- WRITTEN PROBLEM
Copy the listing below without any changes, starting at the line containing "pose: elev=50.1 azim=295.4" and ending at the line containing "Dot at: (297, 402)".

- RECORDS FOR THE TASK
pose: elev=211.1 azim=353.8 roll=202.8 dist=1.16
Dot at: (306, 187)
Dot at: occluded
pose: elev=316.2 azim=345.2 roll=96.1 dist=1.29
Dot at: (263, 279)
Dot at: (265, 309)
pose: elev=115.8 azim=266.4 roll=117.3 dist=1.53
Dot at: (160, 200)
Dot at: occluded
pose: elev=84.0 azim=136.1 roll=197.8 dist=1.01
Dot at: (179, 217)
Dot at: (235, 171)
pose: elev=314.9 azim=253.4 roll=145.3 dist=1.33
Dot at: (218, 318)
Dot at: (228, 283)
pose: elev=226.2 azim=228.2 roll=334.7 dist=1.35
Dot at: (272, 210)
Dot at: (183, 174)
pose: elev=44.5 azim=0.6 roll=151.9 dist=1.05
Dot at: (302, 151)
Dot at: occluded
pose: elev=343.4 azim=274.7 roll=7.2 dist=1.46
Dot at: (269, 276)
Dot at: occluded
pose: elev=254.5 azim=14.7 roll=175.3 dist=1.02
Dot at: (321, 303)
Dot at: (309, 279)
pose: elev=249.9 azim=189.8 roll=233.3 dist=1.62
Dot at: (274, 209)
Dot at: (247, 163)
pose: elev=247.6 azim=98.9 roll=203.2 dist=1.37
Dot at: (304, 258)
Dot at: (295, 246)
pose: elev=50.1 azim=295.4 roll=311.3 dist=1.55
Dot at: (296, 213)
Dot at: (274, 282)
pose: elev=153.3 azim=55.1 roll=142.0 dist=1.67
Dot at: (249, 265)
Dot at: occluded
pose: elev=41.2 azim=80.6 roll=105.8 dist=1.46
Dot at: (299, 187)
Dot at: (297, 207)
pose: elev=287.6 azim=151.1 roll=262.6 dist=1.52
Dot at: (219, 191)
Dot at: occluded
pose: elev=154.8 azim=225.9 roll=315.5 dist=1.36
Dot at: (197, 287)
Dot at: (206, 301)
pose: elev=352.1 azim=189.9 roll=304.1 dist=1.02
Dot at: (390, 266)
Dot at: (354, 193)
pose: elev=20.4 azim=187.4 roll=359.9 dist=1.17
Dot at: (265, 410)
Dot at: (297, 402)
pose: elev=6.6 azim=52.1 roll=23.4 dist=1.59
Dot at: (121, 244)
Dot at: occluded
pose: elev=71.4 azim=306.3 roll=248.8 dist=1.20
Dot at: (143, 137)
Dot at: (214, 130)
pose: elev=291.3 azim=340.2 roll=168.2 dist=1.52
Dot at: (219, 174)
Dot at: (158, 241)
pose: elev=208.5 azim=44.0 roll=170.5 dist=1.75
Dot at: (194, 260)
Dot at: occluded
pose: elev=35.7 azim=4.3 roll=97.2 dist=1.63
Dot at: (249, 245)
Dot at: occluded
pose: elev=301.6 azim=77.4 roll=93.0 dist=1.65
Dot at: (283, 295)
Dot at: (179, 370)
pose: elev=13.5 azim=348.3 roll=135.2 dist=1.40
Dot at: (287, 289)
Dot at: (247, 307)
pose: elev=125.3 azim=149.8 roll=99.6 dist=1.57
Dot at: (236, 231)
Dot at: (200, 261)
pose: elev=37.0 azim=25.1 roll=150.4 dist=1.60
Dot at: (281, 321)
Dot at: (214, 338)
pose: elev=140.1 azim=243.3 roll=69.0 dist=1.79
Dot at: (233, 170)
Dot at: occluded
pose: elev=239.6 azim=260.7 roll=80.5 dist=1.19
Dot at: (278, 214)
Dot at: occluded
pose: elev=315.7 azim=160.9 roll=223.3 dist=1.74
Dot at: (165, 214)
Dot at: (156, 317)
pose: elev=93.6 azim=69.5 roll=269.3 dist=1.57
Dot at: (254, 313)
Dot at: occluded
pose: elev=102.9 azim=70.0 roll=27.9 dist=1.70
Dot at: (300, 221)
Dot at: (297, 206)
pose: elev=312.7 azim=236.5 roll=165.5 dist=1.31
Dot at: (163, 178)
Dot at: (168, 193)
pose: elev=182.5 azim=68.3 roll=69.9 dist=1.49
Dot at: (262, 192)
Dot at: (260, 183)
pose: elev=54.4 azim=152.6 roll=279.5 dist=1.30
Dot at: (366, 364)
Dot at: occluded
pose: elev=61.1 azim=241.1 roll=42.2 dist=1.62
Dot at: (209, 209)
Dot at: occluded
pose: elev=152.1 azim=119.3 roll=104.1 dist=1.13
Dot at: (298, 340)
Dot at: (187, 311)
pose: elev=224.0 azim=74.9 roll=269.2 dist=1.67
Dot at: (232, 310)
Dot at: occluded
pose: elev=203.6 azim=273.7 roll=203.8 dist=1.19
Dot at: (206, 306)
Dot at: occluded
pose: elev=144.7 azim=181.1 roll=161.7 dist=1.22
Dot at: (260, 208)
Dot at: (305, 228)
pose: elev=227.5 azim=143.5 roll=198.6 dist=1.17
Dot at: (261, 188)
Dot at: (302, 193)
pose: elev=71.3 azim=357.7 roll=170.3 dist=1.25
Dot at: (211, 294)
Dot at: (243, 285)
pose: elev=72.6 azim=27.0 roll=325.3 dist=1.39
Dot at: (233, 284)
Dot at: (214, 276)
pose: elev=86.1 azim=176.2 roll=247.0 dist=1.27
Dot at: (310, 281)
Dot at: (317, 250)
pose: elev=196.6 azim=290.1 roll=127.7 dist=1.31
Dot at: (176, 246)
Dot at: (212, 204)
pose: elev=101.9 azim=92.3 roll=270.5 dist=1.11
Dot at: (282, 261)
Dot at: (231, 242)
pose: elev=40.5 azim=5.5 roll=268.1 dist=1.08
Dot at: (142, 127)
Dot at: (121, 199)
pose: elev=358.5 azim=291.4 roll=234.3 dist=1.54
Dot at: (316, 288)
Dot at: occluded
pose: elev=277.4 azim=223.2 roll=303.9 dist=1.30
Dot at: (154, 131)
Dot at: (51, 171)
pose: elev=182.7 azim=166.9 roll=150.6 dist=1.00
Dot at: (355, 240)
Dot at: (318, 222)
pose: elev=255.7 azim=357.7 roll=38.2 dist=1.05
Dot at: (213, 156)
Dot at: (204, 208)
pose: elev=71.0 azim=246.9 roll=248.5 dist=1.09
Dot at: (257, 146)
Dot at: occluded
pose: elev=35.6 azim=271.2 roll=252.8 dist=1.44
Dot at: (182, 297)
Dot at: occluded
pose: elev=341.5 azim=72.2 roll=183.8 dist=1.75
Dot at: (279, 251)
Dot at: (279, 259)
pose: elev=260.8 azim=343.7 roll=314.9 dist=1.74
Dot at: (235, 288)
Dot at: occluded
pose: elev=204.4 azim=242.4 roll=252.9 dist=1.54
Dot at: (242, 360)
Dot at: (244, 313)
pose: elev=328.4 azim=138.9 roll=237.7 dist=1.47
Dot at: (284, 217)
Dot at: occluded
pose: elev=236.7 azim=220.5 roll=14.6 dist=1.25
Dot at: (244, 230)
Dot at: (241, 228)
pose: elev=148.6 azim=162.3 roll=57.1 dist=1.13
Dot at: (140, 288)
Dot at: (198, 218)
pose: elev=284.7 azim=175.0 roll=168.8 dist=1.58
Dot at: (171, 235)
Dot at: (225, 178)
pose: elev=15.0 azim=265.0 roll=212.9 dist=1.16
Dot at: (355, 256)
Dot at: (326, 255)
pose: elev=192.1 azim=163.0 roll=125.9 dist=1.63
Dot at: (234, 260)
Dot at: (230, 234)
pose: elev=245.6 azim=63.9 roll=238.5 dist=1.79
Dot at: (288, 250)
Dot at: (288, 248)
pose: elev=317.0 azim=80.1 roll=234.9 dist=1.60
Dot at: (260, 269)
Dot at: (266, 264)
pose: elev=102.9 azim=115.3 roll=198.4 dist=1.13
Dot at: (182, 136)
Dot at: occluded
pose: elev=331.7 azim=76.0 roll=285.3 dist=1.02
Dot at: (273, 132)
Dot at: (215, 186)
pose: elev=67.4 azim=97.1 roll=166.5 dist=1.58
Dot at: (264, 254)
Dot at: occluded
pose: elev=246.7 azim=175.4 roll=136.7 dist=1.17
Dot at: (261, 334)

- SOLUTION FOR THIS TASK
pose: elev=50.1 azim=295.4 roll=311.3 dist=1.55
Dot at: (296, 213)
Dot at: (274, 282)
pose: elev=153.3 azim=55.1 roll=142.0 dist=1.67
Dot at: (249, 265)
Dot at: occluded
pose: elev=41.2 azim=80.6 roll=105.8 dist=1.46
Dot at: (299, 187)
Dot at: (297, 207)
pose: elev=287.6 azim=151.1 roll=262.6 dist=1.52
Dot at: (219, 191)
Dot at: occluded
pose: elev=154.8 azim=225.9 roll=315.5 dist=1.36
Dot at: (197, 287)
Dot at: (206, 301)
pose: elev=352.1 azim=189.9 roll=304.1 dist=1.02
Dot at: (390, 266)
Dot at: (354, 193)
pose: elev=20.4 azim=187.4 roll=359.9 dist=1.17
Dot at: (265, 410)
Dot at: (297, 402)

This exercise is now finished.